─── INPUT DATA

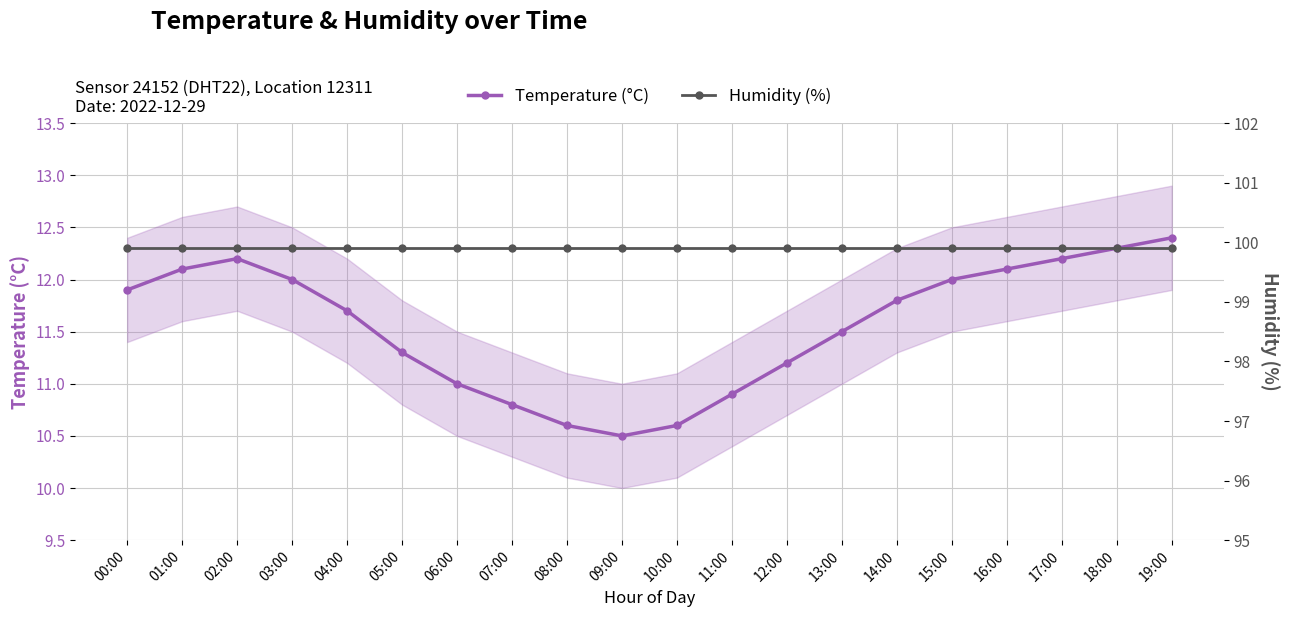

What position from the right is 04:00?

16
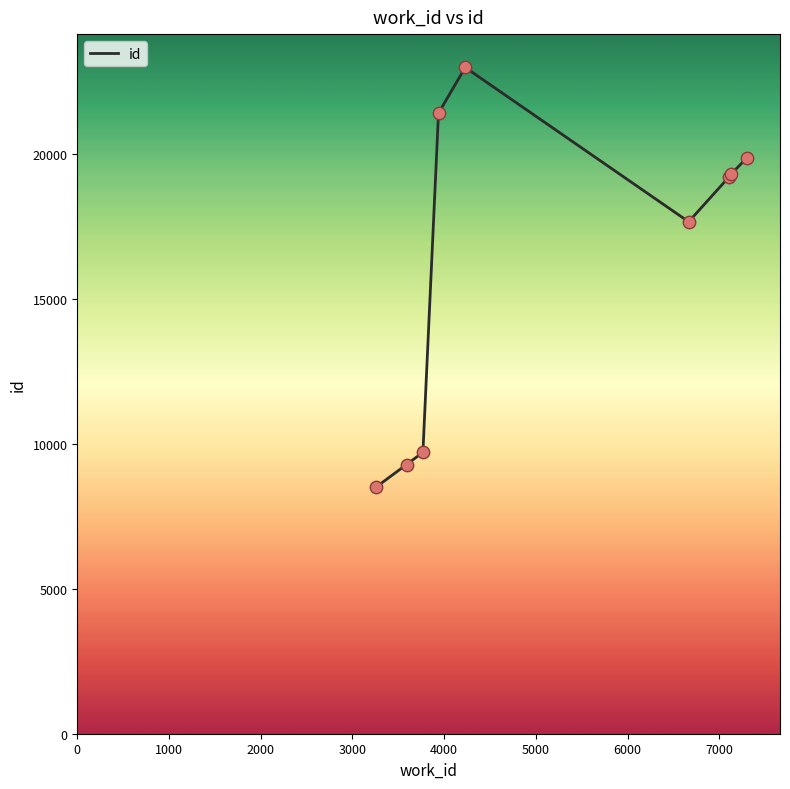

What is the smallest value displayed?

8515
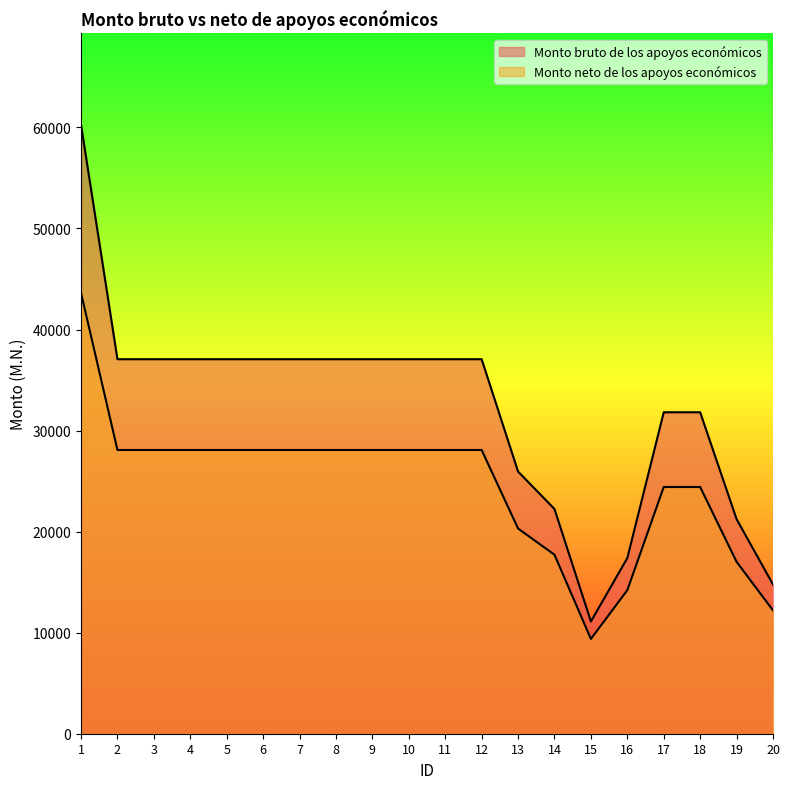

What is the approximate value of Monto bruto de los apoyos económicos at 17?

31810.2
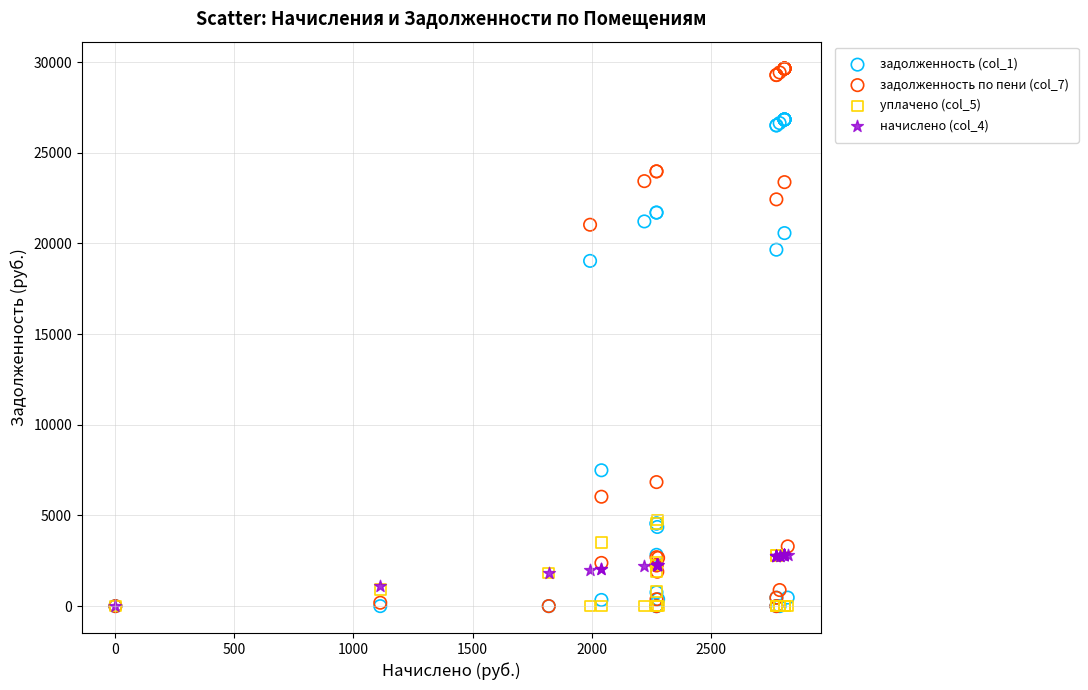

Across all series, what Y value is closest to 14820?

19035.6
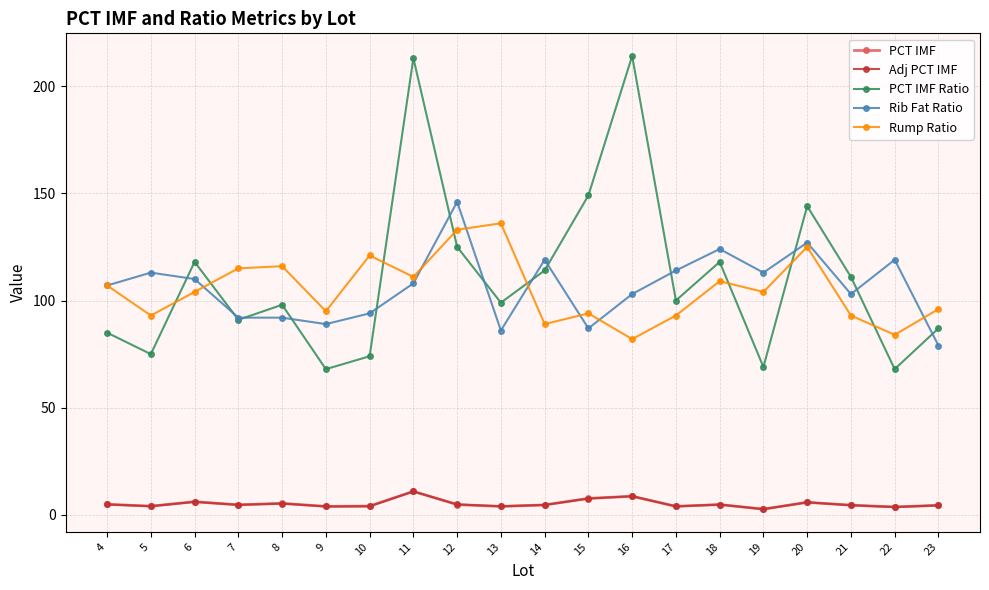

What is the greatest value displayed?

214.0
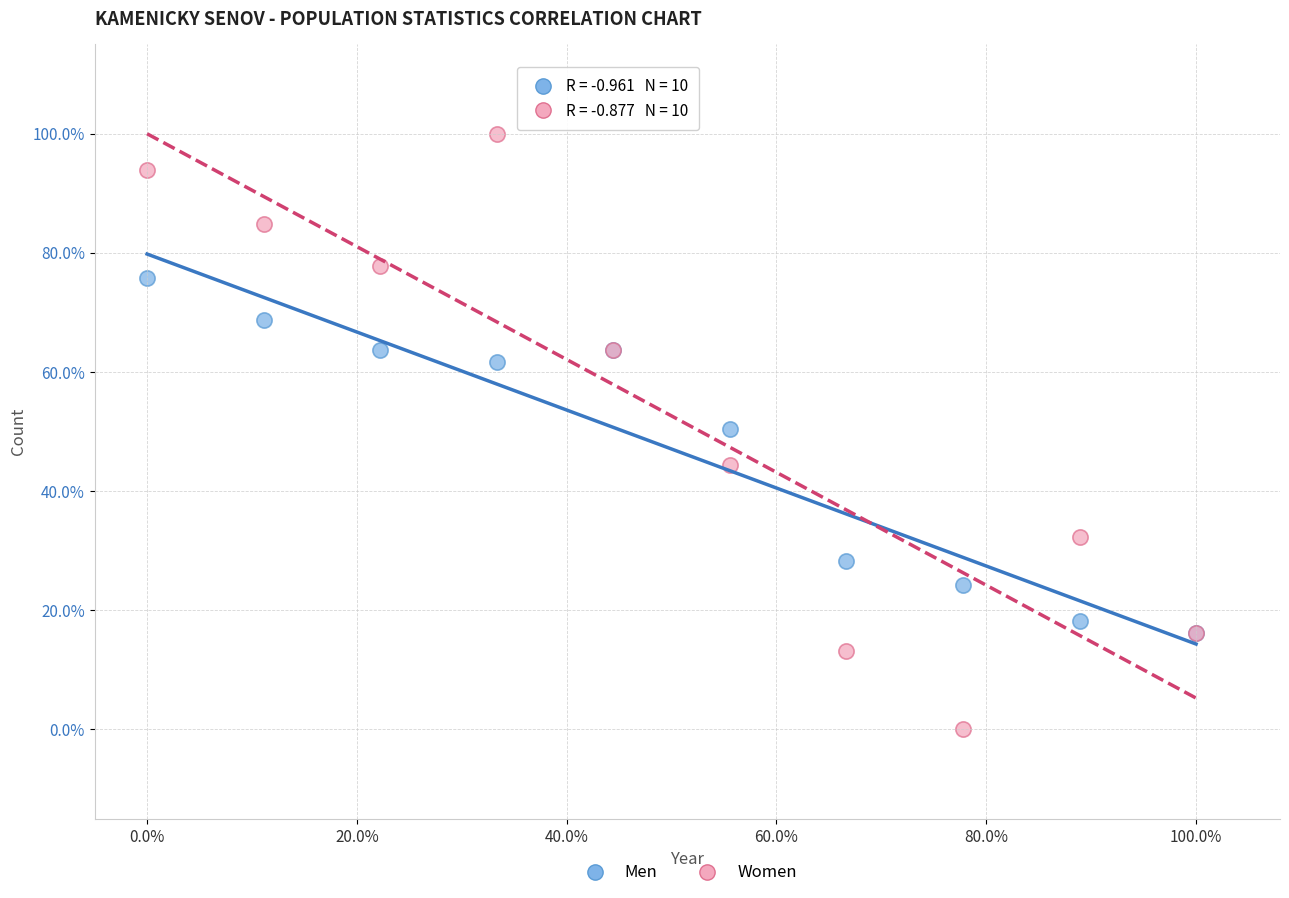

Which series has the largest Y range (max minus min)?

Women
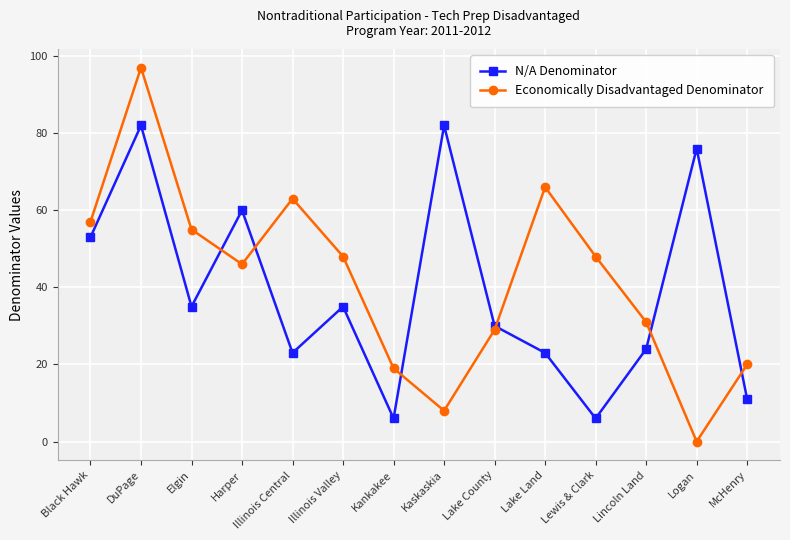

The Economically Disadvantaged Denominator series shows -67 at Logan. True or false?

False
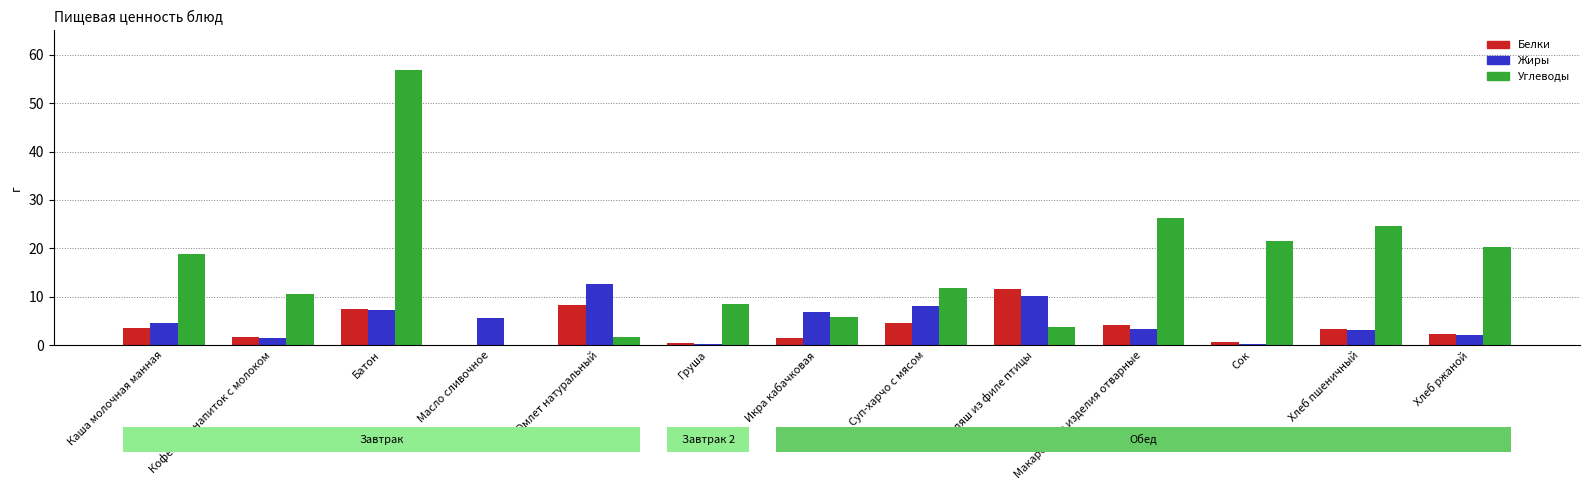

What is the sum of the Жиры values at Кофейный напиток с молоком and Макаронные изделия отварные?

4.8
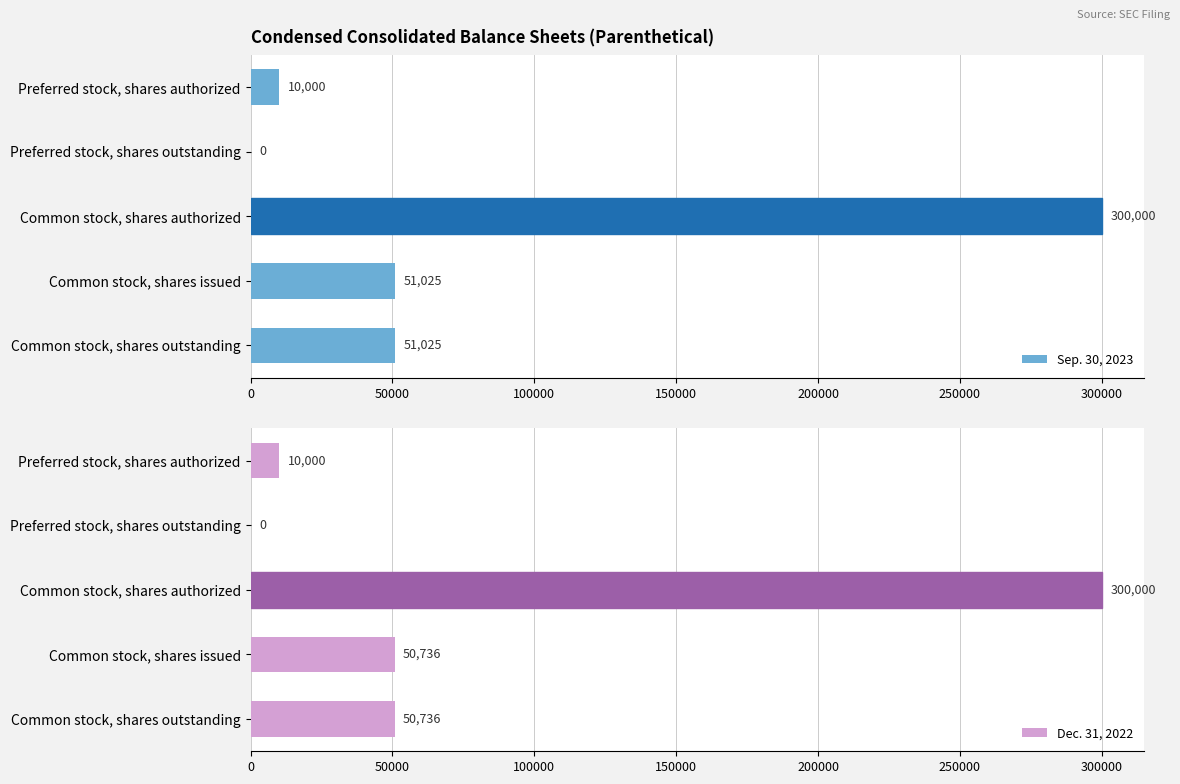

Reading right to left, what are all the values shown in this chart?

Sep. 30, 2023: 51025	51025	300000	0	10000
Dec. 31, 2022: 50736	50736	300000	0	10000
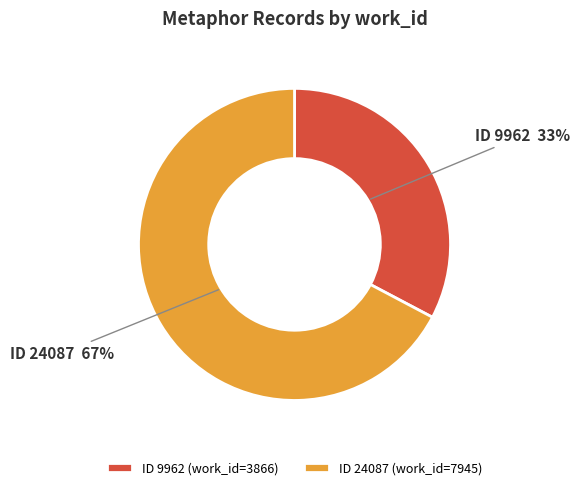

Is there a majority slice in this chart?

Yes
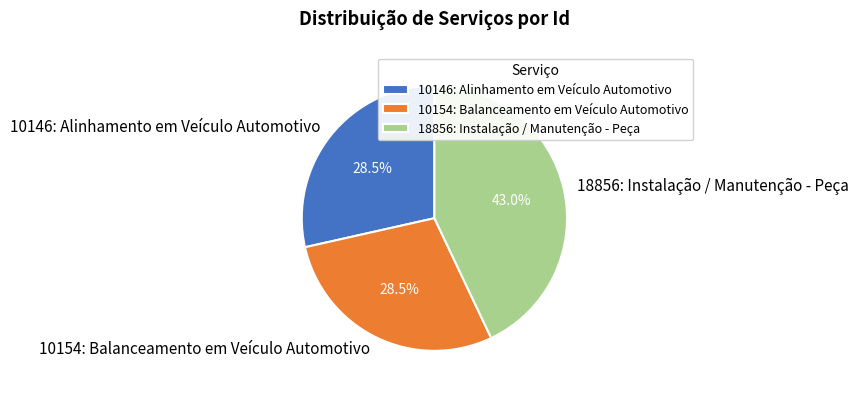

To the nearest percent, what portion does 18856: Instalação / Manutenção - Peça represent?

43%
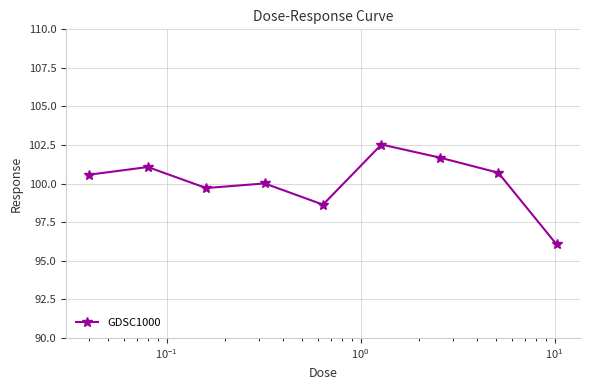

Count the number of categories in the chart.

9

──────

TASK DETAILS -
Select each line of the rows above that contains the word "displayed", and copy those lines out.

OUTPUT BELOW -
What is the smallest value displayed?
What is the greatest value displayed?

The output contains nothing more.